An inaccurate belief bears repeating? If you are unwilling to read the 9/11 Commission report then you are unwilling to find the facts. There were several failures in screening on that day, by airport screeners, and their supervisors. The 9/11 Commission report details them for us. Would you like a link? It’s a very interesting read.

Originally Posted by WillCAD
The weapons used by the hijackers were permitted items under the rules of the day, so no matter how good or bad the screening may have been on that day, airport screening COULD NOT HAVE STOPPED 9/11.
Some were, some were not. Again, read the 9/11 Commission report. You would be amazed by how much you don’t know about that day.

Originally Posted by WillCAD
It's big! It's up high! It moves fast! It's dangerous! Yada, yada, yada.

Sure, an airplane is a large and dangerous vehicle which has been used as a weapon of war many times in the past. And you certainly bring up a valid point about shooting through the door - assuming that the hardened cockpit doors won't stop a bullet, and assuming that a person with ill intent is able to bring a gun onto the plane (quite possible, considering your agency's abysmal record of allowing guns through the checkpoint that's supposed to be looking for them), assuming that the shooter is able to incapacitate the ENTIRE flight crew, and assuming the moment an evil-doer pulls the gun and starts shooting randomly into the flight deck, he's not tackled and beaten within an inch of his life by the other pax.
So, in your world FA’s are also pilots? Interesting experience base in your world.

Originally Posted by WillCAD
But aircraft are not likely to crash into buildings, either. You think an unpiloted plane will seek out a tall building and plow into it the way the 9/11 planes did? Hogwash! Those guys had to take piloting classes to learn how to fly the planes, and they were barely able to hit their marks. I suppose that if a bad guy took out the ENTIRE flight crew of a plane on approach to a major city airport like Laguardia or Reagan, the plane might fly itself into a populated neighborhood and kill a bunch of people.
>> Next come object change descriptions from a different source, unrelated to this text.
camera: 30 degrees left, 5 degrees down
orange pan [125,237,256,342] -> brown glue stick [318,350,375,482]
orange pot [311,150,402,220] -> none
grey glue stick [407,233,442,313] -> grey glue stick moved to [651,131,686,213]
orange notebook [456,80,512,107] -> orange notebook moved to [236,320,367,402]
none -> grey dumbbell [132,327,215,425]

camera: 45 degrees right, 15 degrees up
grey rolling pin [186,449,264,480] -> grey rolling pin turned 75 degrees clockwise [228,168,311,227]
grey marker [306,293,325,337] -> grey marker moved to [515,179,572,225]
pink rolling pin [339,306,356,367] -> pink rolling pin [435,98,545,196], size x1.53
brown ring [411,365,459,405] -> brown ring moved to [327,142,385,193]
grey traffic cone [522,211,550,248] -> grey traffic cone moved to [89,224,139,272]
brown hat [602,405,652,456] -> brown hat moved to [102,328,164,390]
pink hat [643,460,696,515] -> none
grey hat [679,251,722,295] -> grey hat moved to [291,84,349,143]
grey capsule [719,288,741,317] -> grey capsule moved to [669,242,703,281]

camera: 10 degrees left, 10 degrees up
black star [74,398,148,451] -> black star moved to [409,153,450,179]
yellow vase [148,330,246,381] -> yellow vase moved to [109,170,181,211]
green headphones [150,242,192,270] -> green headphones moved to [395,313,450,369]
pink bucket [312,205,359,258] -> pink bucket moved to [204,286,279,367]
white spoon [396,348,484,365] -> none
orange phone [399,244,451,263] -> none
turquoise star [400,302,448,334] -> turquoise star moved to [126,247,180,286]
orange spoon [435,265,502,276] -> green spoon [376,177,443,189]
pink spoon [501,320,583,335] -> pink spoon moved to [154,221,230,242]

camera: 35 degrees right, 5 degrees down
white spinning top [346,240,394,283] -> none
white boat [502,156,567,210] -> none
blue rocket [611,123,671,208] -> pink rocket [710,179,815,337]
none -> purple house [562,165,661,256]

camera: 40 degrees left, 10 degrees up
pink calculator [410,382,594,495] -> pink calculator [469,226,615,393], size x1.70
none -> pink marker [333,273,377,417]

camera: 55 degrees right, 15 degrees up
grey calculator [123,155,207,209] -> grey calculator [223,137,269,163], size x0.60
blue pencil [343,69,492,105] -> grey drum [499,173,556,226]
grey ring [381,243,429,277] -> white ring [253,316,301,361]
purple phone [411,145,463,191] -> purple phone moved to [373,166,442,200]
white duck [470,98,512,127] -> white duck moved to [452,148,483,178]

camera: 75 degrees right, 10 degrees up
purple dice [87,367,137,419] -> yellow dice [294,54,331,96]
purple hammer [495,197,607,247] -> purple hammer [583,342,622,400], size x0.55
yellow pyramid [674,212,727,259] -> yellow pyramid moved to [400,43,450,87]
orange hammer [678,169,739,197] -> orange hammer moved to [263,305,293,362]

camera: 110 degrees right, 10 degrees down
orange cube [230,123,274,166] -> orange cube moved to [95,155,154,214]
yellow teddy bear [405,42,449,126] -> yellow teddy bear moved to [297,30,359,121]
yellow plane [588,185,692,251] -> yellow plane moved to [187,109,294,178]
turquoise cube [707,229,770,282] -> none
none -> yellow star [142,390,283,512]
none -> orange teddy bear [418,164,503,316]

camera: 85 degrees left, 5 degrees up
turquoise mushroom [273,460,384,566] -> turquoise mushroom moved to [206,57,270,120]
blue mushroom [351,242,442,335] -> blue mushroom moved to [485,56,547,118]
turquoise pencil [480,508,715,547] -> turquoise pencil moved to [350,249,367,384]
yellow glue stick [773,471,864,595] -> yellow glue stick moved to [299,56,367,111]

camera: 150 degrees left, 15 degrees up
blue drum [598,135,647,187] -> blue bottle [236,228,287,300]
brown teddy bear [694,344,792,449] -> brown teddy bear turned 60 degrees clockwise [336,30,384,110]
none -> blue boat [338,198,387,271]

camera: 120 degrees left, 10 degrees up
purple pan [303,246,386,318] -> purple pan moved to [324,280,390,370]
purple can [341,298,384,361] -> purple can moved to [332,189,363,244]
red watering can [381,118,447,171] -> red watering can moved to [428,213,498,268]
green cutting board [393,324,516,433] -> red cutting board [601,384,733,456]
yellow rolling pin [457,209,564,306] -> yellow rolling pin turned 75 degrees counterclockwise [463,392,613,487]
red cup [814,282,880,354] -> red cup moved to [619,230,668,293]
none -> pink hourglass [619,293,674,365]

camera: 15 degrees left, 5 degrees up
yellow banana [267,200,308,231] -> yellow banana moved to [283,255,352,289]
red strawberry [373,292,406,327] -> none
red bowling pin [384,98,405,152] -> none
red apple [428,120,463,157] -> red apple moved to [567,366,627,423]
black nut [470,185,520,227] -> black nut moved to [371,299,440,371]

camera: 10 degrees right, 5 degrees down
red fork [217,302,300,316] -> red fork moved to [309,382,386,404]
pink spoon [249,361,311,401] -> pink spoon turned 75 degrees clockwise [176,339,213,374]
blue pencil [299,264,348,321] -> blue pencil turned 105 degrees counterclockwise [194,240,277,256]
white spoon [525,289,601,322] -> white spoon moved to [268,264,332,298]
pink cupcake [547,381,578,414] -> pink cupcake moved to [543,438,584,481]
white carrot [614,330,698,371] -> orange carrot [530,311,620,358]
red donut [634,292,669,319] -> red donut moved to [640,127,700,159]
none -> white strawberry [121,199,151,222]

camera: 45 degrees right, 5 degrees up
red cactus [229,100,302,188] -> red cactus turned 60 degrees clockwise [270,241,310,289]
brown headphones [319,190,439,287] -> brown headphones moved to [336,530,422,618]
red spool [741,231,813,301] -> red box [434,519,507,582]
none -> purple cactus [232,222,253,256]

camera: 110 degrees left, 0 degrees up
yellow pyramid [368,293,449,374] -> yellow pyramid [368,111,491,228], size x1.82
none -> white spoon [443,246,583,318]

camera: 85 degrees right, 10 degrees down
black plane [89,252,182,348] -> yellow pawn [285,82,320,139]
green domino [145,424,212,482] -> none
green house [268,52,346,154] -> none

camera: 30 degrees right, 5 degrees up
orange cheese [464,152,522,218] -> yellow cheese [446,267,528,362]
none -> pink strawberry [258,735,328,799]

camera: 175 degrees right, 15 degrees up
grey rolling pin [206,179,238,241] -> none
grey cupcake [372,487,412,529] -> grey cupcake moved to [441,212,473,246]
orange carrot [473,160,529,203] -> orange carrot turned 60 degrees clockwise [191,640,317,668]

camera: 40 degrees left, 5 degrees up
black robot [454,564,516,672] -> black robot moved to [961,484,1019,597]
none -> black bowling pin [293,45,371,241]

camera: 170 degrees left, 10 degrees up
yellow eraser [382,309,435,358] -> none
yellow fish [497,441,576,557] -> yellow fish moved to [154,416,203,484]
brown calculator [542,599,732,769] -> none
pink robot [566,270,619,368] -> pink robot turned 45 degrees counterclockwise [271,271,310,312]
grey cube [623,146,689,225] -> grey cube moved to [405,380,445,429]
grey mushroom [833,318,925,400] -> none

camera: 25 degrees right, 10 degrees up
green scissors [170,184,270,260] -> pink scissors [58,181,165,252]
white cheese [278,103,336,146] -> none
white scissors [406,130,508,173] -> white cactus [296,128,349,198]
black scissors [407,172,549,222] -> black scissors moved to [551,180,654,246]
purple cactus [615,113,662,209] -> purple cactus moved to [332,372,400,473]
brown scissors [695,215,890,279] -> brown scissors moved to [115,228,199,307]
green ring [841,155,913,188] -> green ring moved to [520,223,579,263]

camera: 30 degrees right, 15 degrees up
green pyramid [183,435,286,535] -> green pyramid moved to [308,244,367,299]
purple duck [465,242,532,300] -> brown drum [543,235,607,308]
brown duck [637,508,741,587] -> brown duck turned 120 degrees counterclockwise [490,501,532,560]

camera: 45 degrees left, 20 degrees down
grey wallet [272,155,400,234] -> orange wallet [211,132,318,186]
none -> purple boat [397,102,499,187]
In NYC, it might even fly into a skyscraper, since there are a lot of them in a small area. But it's a crapshoot; you take out the ENTIRE flight crew, and the plane might crash someplace, or it might crash someplace else. Such an attack is so random and so difficult to predict casualty levels that it's an extremely unlikely attack vector.
“What goes up must come down.” Agreed? There are many examples available if you question this. One only need kill the actual flight crew to bring the plane down uncontrolled. Hardened cockpit doors, remember?

Originally Posted by WillCAD
And by the way, poking holes in an aircraft with bullets will not cause explosive decompression.
AS I said to JKH, Try re-reading what I wrote please, not what you think I wrote.

Originally Posted by WillCAD
The holes are too small; they're nothing but leaks in the pressure vessel. Over time, they would cause a loss of cabin pressure and require the plane to descend to breathable altitude, but they won't bring the plane down, and they won't kill the occupants (though the bullets might on their way out). Planes can still be landed even with rather large holes in them. See here for an example, and it's a WAY larger hole than any bullet could ever make.
I remember that one. An interesting case. How many people died in that one? Were those sucked out given the opportunity to decide to “be the one”, or was it a random act caused by the aircraft and the forces acting upon it, and what makes you think they were given a choice?